The biggest step you can take to reduce energy use via the water heater is to reduce your household’s consumption of hot water. By doing all or most of your laundry in cold water, installing low-flow showerheads and faucet aerators and taking showers instead of baths, you will reduce your hot water usage.

Check for and repair any leaky faucets or hot water pipes. Even a small leak can waste gallons of water each day, raising your gas or electric bill, and water bill as well.

Turn the thermostat on the water heater down a notch. If it’s at 120 degrees Fahrenheit and nobody in the house complains that the water is not hot enough, you’re fine. This will, of course mean that the hot water is going to run out quicker when you are showering, but if you are taking shorter showers to save water, that shouldn’t be a problem. Note that some dishwasher manufacturers recommend that water temperature be at 140 to effective clean your dishes. Check the owners manual and also check to see if the dishes do come clean at the new, lower temperature.

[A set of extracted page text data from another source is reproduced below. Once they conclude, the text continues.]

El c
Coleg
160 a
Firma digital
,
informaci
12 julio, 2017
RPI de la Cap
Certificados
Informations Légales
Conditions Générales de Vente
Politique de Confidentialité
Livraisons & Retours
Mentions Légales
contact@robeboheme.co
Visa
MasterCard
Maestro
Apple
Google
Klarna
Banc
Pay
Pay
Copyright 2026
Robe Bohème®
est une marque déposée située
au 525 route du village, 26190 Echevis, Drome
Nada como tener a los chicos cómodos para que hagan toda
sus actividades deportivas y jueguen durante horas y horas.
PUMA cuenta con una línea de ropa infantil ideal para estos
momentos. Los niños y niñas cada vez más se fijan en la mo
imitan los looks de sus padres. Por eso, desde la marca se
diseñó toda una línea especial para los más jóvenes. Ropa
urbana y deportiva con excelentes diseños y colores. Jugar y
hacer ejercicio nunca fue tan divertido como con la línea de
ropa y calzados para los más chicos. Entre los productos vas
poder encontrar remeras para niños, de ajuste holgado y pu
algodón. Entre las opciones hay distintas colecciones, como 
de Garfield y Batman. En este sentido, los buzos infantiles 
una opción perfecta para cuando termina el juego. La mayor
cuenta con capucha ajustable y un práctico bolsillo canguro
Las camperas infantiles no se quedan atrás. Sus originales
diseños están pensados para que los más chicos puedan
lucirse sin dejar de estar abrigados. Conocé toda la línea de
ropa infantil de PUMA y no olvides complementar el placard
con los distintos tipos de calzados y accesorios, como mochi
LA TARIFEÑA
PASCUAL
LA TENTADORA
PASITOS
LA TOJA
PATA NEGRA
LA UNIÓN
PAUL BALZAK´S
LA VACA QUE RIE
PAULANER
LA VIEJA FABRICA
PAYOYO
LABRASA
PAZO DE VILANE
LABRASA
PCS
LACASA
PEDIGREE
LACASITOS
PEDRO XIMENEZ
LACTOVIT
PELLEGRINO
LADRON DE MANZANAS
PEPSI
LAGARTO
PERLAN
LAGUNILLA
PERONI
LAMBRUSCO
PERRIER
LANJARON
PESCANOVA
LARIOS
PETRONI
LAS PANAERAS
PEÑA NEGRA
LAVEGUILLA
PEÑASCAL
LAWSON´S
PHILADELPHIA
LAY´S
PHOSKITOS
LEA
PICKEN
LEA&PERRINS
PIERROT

A water heater requires periodic maintenance just like your furnace does, especially if it is a gas water heater. If it isn’t burning fuel correctly, you’re wasting energy and money and the unburned fuel ends up going up the flue and into the air (not good).

Drain sediment from your water heater. Your water heater develops a layer of sediment over time and this sediment ends up between the heating element and the water in the tank. If you have hard water in your area, the sediment will build up more quickly. If your water heater is relatively new, you should be able to place a pail under the faucet and drain off a few gallons every month or two. But if the heater is several years old, you could get the faucet open and find that you cannot close it because of corrosion. This means calling a plumber to fix the problem. The plumber’s bill may end up being more expensive than the amount of money you will save by draining off sediment, meaning that you may want to let sleeping dogs lie if your water heater is old.

If you are leaving for vacation in the summer, set the water heater control to “Off” or “Pilot”. If you are leaving for an extended period in the winter, set the control to a minimum heat to prevent freezing, but not to “Off”.

Insulate your water heater. If the water heater is relatively new, you may not need to, but if it’s older, buy a ready-made water heater blanket. Be sure to tape the seams closed. You can also insulate exposed pipes, but if you are using heat tape on the pipes, be sure not to overlap the tape and the insulation.

There it is – your complete step-by-step program to making your water heater as energy efficient as possible. With a bit of work and maybe coaxing your family to take shorter showers, you will see lower gas or electric bills and enjoy knowing that you are not wasting precious energy.